(ACTION ITEM):
Here are some records; copy every line that holds the word "population".

(INPUT MATERIAL):
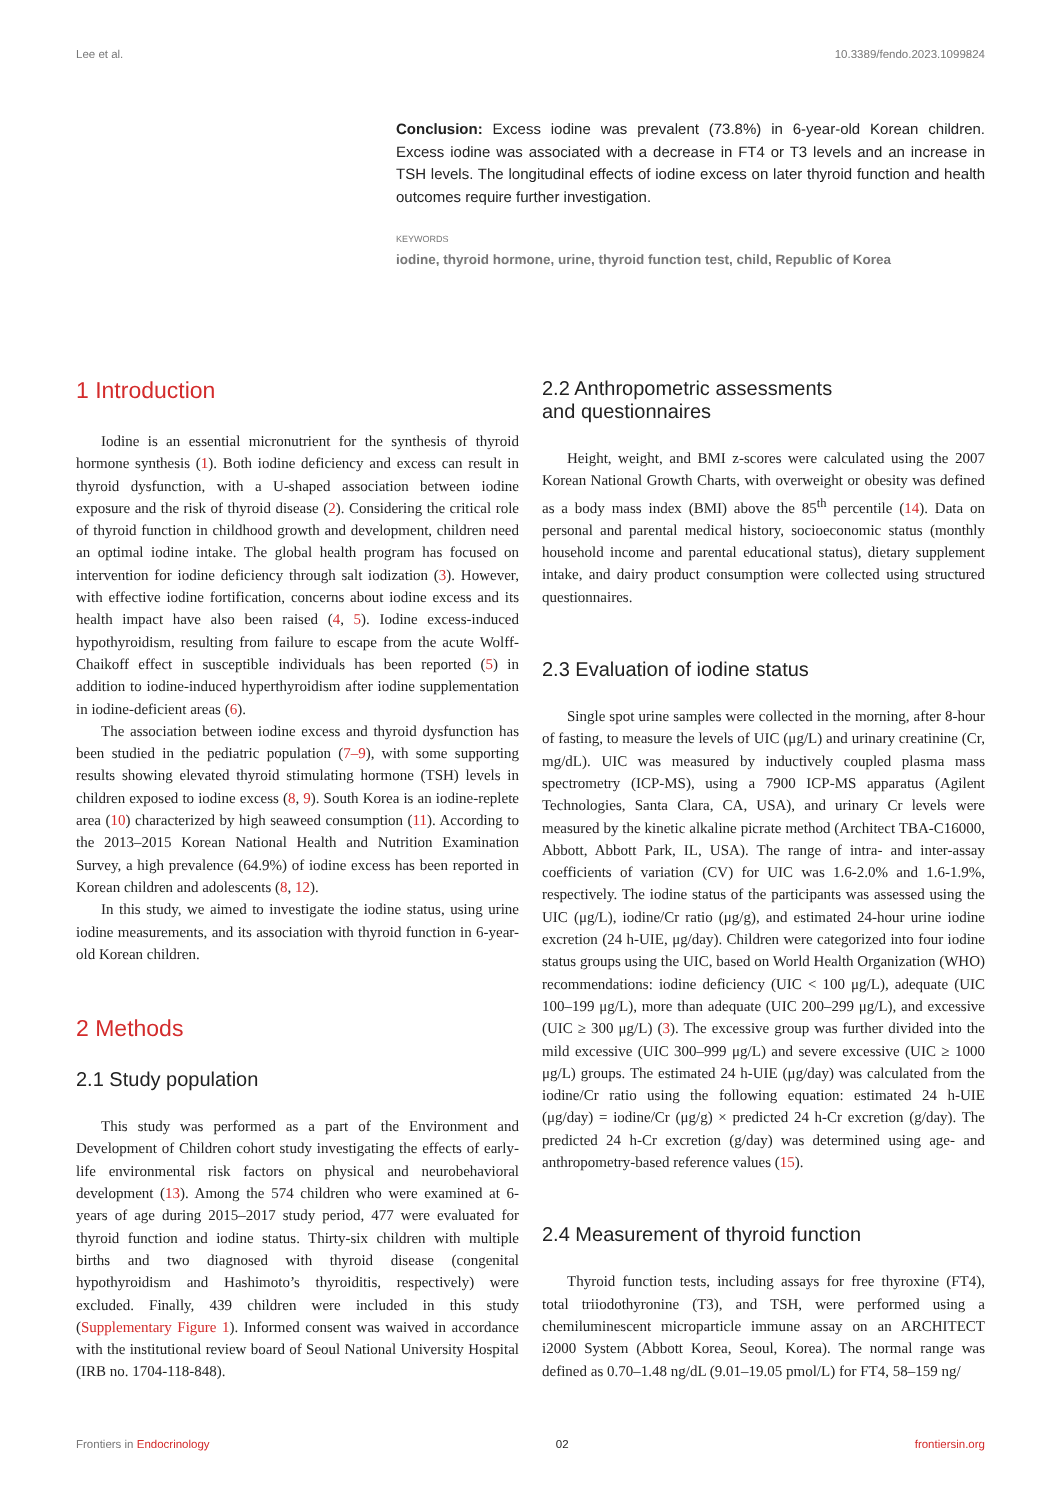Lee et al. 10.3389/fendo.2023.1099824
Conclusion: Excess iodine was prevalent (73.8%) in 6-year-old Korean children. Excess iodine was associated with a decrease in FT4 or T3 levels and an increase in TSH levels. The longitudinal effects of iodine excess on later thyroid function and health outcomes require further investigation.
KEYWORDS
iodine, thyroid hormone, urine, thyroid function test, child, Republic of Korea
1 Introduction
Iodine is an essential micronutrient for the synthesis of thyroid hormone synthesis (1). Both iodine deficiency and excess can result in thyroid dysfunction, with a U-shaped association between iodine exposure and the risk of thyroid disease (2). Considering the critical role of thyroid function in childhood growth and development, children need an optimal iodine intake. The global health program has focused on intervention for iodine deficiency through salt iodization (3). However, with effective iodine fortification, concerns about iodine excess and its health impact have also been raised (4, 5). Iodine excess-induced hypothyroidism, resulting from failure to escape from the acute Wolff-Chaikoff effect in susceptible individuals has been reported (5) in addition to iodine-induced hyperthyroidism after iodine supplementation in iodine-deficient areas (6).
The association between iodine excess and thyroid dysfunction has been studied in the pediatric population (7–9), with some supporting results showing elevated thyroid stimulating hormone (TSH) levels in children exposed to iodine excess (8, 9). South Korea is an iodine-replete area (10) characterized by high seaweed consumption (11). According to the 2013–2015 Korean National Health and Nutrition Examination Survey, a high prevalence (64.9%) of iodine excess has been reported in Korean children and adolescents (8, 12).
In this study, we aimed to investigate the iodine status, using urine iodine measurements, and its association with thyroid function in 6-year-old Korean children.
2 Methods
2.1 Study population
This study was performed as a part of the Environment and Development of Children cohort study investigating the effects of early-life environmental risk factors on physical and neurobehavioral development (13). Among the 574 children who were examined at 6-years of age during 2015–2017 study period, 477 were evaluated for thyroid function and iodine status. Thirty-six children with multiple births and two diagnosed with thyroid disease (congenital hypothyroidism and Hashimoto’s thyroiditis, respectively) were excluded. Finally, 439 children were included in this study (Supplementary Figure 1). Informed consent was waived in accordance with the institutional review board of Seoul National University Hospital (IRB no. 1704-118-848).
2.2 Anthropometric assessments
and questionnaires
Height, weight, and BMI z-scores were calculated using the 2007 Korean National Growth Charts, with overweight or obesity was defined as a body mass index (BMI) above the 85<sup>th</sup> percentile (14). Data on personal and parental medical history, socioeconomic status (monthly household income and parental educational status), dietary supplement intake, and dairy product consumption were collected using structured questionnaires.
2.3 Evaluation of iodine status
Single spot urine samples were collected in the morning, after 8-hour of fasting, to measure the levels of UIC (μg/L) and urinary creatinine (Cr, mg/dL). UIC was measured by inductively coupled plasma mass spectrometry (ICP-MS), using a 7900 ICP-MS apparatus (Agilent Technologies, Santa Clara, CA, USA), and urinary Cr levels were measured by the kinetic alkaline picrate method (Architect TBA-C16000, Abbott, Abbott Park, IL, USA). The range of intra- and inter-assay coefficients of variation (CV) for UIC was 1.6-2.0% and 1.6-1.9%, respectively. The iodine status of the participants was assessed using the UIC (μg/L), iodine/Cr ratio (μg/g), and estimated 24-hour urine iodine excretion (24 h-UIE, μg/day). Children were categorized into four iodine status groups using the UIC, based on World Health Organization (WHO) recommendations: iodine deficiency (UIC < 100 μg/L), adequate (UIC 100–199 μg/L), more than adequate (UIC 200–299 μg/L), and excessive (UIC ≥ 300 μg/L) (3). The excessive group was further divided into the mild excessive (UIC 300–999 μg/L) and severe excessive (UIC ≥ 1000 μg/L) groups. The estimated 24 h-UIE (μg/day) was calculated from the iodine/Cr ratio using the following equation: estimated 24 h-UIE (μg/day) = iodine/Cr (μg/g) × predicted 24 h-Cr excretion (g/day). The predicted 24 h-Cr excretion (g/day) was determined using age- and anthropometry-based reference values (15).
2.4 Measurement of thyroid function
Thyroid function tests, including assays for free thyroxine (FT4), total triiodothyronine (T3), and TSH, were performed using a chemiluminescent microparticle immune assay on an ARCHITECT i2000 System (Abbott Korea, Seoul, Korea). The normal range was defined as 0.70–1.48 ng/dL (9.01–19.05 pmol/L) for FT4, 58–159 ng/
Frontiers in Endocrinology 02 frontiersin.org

(ANSWER TO THE EXERCISE):
The association between iodine excess and thyroid dysfunction has been studied in the pediatric population (7–9), with some supporting results showing elevated thyroid stimulating hormone (TSH) levels in children exposed to iodine excess (8, 9). South Korea is an iodine-replete area (10) characterized by high seaweed consumption (11). According to the 2013–2015 Korean National Health and Nutrition Examination Survey, a high prevalence (64.9%) of iodine excess has been reported in Korean children and adolescents (8, 12).
2.1 Study population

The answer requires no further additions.